I would guess lighter lifters would prefer to use formula’s while heavier lifters prefer totals. In my view, I would guess most lifters go in to meets with a goal of getting a PR total, not with getting a PR Wilks formula.
[quote]jerkwad55 wrote:
I could care less about what formula people use, however determining winner by percentage of bw would be as unfair as comparing totals.[/quote]
It absolutely would be fair. On what basis would it be unfair?
[quote]jerkwad55 wrote:
Is a 450lbs deadlift by a 150lbs lifter as impressive as a 900lbs deadlift by a 300lbs lifter? No.
[/quote]
I agree with this. No one goes to meets to watch a 110-lb. woman lift. I know this and understand why it’s so.
[quote]jerkwad55 wrote:
In my view, I would guess most lifters go in to meets with a goal of getting a PR total, not with getting a PR Wilks formula.[/quote]
Absolutely.
These sorts of formulas piss me off. I agree with StormTheBeach. Whoever lifts the most is the strongest and the most impressive. It’s like making a formula to say that a big slow dude is fast for his size. Whoever runs the fastest is the best, just like whoever lifts the most is the best.

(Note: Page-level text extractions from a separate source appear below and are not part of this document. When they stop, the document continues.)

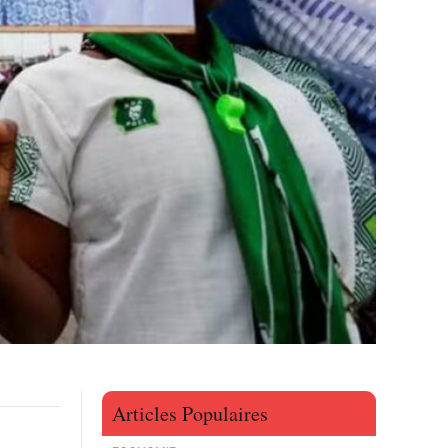
Articles Populaires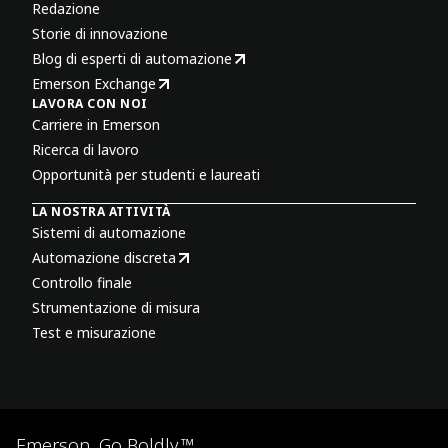
Redazione
Storie di innovazione
Blog di esperti di automazione
Emerson Exchange
LAVORA CON NOI
Carriere in Emerson
Ricerca di lavoro
Opportunità per studenti e laureati
LA NOSTRA ATTIVITÀ
Sistemi di automazione
Automazione discreta
Controllo finale
Strumentazione di misura
Test e misurazione
Emerson. Go Boldly.™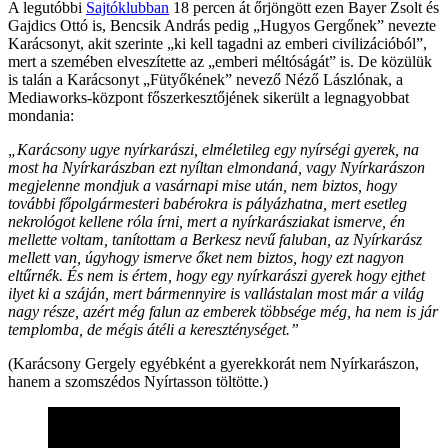
A legutóbbi
Sajtóklubban
18 percen át őrjöngött ezen Bayer Zsolt és
Gajdics Ottó is, Bencsik András pedig „Hugyos Gergőnek” nevezte
Karácsonyt, akit szerinte „ki kell tagadni az emberi civilizációból”,
mert a szemében elveszítette az „emberi méltóságát” is. De közülük
is talán a Karácsonyt „Fütyőkének” nevező Néző Lászlónak, a
Mediaworks-központ főszerkesztőjének sikerült a legnagyobbat
mondania:
„Karácsony ugye nyírkarászi, elméletileg egy nyírségi gyerek, na
most ha Nyírkarászban ezt nyíltan elmondaná, vagy Nyírkarászon
megjelenne mondjuk a vasárnapi mise után, nem biztos, hogy
további főpolgármesteri babérokra is pályázhatna, mert esetleg
nekrológot kellene róla írni, mert a nyírkarásziakat ismerve, én
mellette voltam, tanítottam a Berkesz nevű faluban, az Nyírkarász
mellett van, úgyhogy ismerve őket nem biztos, hogy ezt nagyon
eltűrnék. És nem is értem, hogy egy nyírkarászi gyerek hogy ejthet
ilyet ki a száján, mert bármennyire is vallástalan most már a világ
nagy része, azért még falun az emberek többsége még, ha nem is jár
templomba, de mégis átéli a kereszténységet.”
(Karácsony Gergely egyébként a gyerekkorát nem Nyírkarászon,
hanem a szomszédos Nyírtasson töltötte.)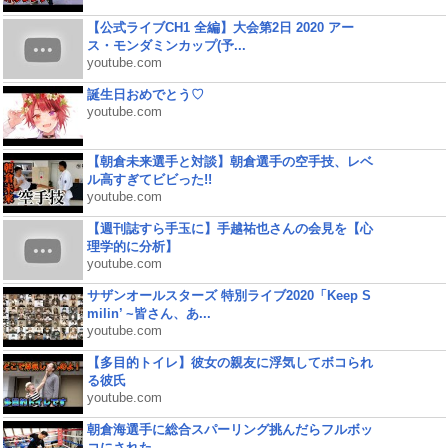
【公式ライブCH1 全編】大会第2日 2020 アー
ス・モンダミンカップ(予...
youtube.com
誕生日おめでとう♡
youtube.com
【朝倉未来選手と対談】朝倉選手の空手技、レベ
ル高すぎてビビった!!
youtube.com
【週刊誌すら手玉に】手越祐也さんの会見を【心
理学的に分析】
youtube.com
サザンオールスターズ 特別ライブ2020「Keep S
milin’ ~皆さん、あ...
youtube.com
【多目的トイレ】彼女の親友に浮気してボコられ
る彼氏
youtube.com
朝倉海選手に総合スパーリング挑んだらフルボッ
コにされた...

[quote]I AM INVINCIBLE wrote:
These sorts of formulas piss me off. I agree with StormTheBeach. Whoever lifts the most is the strongest and the most impressive. It’s like making a formula to say that a big slow dude is fast for his size. Whoever runs the fastest is the best, just like whoever lifts the most is the best.[/quote]

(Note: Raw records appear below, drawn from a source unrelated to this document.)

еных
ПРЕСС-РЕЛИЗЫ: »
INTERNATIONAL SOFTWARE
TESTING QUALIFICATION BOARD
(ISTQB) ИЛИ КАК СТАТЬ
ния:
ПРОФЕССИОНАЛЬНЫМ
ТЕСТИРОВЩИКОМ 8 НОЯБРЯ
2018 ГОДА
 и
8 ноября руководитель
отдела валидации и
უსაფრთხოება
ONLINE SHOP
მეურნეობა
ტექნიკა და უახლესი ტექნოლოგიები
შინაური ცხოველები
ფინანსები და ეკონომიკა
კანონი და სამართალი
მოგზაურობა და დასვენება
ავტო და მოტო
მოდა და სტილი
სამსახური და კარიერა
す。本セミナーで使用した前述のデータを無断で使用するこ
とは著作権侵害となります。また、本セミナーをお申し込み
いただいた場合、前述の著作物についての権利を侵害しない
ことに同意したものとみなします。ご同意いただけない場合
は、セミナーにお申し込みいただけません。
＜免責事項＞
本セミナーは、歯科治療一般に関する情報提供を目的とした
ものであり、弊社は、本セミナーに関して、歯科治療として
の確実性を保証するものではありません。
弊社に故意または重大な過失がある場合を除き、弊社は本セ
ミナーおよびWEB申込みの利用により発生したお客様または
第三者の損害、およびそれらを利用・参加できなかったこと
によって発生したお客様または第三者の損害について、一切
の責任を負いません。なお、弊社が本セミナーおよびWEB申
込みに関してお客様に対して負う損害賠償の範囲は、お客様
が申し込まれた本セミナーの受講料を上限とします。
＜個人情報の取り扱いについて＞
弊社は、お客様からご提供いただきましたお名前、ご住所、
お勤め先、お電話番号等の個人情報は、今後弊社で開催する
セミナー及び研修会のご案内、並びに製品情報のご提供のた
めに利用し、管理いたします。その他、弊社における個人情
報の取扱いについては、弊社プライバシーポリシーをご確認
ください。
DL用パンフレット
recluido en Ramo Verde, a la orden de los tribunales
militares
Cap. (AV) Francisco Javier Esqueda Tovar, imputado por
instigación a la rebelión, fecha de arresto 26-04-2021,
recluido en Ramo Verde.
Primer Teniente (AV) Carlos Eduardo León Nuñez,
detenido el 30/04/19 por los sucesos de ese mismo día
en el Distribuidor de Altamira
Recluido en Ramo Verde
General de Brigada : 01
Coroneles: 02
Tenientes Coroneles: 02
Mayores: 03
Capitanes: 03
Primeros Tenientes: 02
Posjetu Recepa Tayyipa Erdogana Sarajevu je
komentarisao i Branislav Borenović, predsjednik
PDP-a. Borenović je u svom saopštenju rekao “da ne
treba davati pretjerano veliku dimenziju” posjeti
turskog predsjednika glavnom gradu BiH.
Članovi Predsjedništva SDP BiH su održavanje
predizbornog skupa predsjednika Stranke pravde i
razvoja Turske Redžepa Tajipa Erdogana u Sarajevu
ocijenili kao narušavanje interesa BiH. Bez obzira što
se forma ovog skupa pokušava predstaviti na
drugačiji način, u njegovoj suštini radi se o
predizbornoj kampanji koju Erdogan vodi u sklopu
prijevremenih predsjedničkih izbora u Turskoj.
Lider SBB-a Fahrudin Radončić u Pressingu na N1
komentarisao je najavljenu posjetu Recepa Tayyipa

Agreed. Allen Iverson is not the best basketball player ever, despite being barely 6’ and incredible. And neither is Larry Bird despite being white. So I guess all the height and race coefficients don’t work either.
Kidding aside, I don’t think STB is talking about your small local meet champs and who is the best lifter there. Obviously a 242 barely beating out a 181 in total at a local meet does not mean much. But when you start talking about the top powerlifters in the country, all that matters big boys lifting the most weight (unless you are Shawn Frankl).
[quote]rrjc5488 wrote:
I still don’t get why it’s not just your total divided by bodyweight to see how many times BW they lifted.
[/quote]
The 3 lifts have different advantages for body shape not just weight. Now if we dropped those and replaced with Zercher squats measured in Lift/BW I think that’s something everyone would be able to agree on.[/quote]
[quote]jerkwad55 wrote:
I could care less about what formula people use, however determining winner by percentage of bw would be as unfair as comparing totals.[/quote]

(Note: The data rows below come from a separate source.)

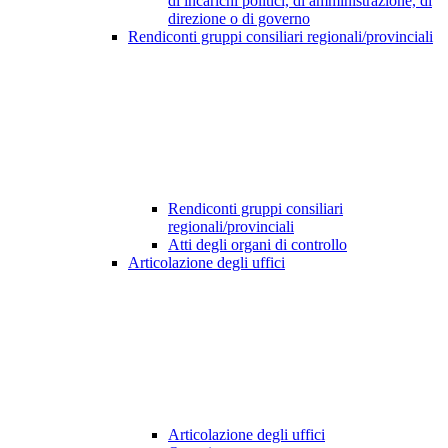
di incarichi politici, di amministrazione, di
direzione o di governo
Rendiconti gruppi consiliari regionali/provinciali
Rendiconti gruppi consiliari
regionali/provinciali
Atti degli organi di controllo
Articolazione degli uffici
Articolazione degli uffici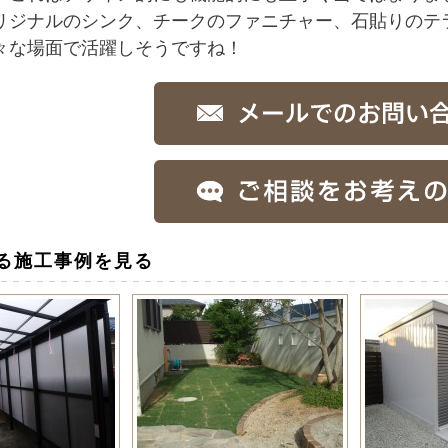
リジナルのシンク、チークのファニチャー、石貼りのテ
々な場面で活躍しそうですね！
る施工事例を見る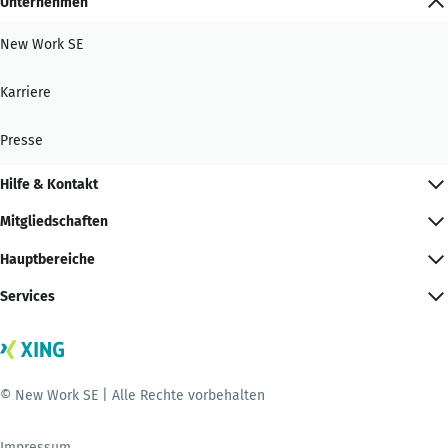
Unternehmen
New Work SE
Karriere
Presse
Hilfe & Kontakt
Mitgliedschaften
Hauptbereiche
Services
© New Work SE | Alle Rechte vorbehalten
Impressum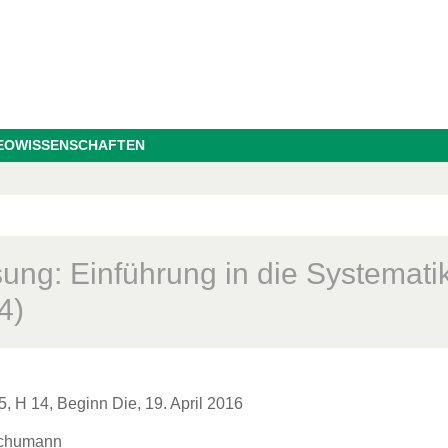
GEOWISSENSCHAFTEN
n
sung: Einführung in die Systemati
4)
5, H 14, Beginn Die, 19. April 2016
Schumann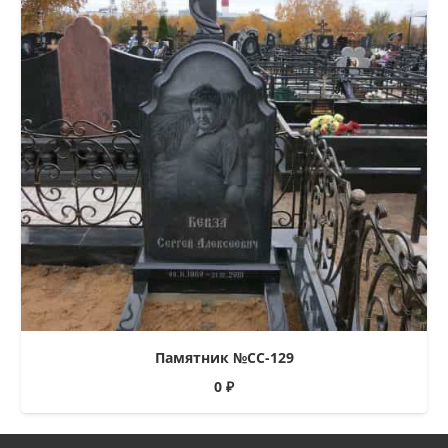
Памятник №СС-129
0
₽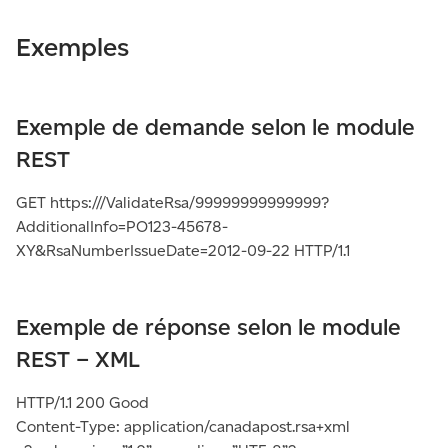
Exemples
Exemple de demande selon le module
REST
GET https:///ValidateRsa/99999999999999?
AdditionalInfo=PO123-45678-
XY&RsaNumberIssueDate=2012-09-22 HTTP/1.1
Exemple de réponse selon le module
REST – XML
HTTP/1.1 200 Good
Content-Type: application/canadapost.rsa+xml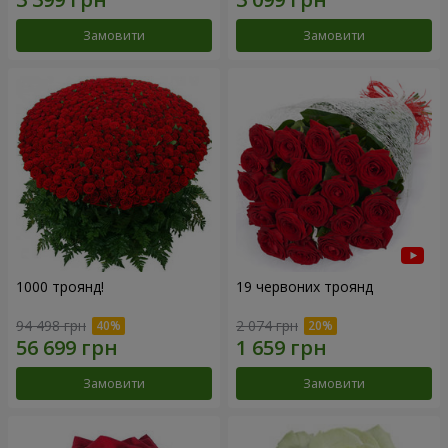
Замовити
Замовити
1000 троянд!
19 червоних троянд
94 498 грн
2 074 грн
Замовити
Замовити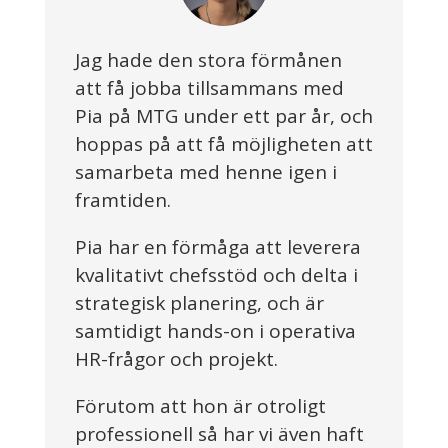
Jag hade den stora förmånen
att få jobba tillsammans med
Pia på MTG under ett par år, och
hoppas på att få möjligheten att
samarbeta med henne igen i
framtiden.
Pia har en förmåga att leverera
kvalitativt chefsstöd och delta i
strategisk planering, och är
samtidigt hands-on i operativa
HR-frågor och projekt.
Förutom att hon är otroligt
professionell så har vi även haft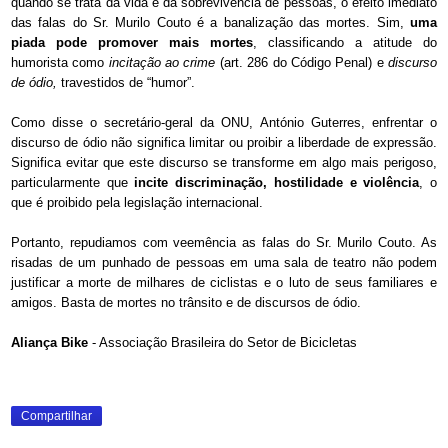
quando se trata da vida e da sobrevivência de pessoas, o efeito imediato
das falas do Sr. Murilo Couto é a banalização das mortes. Sim,
uma
piada pode promover mais mortes
, classificando a atitude do
humorista como
incitação ao crime
(art. 286 do Código Penal) e
discurso
de ódio,
travestidos de “humor”.
Como disse o secretário-geral da ONU,
António Guterres, enfrentar o
discurso de ódio não significa limitar ou proibir a liberdade de expressão.
Significa evitar que este discurso se transforme em algo mais perigoso,
particularmente que
incite discriminação, hostilidade e violência
, o
que é proibido pela legislação internacional.
Portanto, repudiamos com veemência as falas do Sr. Murilo Couto. As
risadas de um punhado de pessoas em uma sala de teatro não podem
justificar a morte de milhares de ciclistas e o luto de seus familiares e
amigos. Basta de mortes no trânsito e de discursos de ódio.
Aliança Bike
- Associação Brasileira do Setor de Bicicletas
Compartilhar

It absolutely would be fair. On what basis would it be unfair? [/quote]
Because you reward people for being lighter rather than stronger. Here’s why… Randomly, take a look at the WABDL national rankings for 2010 in the deadlift…
Benny’s 1015lbs deadlift @ 380lbs is a 2.66x lift… If you compare this to the WABDL in 2010, there are 34 lifters, just in the 148lbs category, with higher bw% lifts… Overall, the man with the strongest pull ever would probably not even rank in the top 100 at the WABDL nationals meet.
I have no problem with using Wilks formula’s to determine “best lifter” for meets, but when you determine the meet on wilks only, then you are talking “relative strength” vs. “absolute strength.”
I have no problem with someone saying they are relatively stronger than me, but if you are going to be stronger than me, you better lift more weight.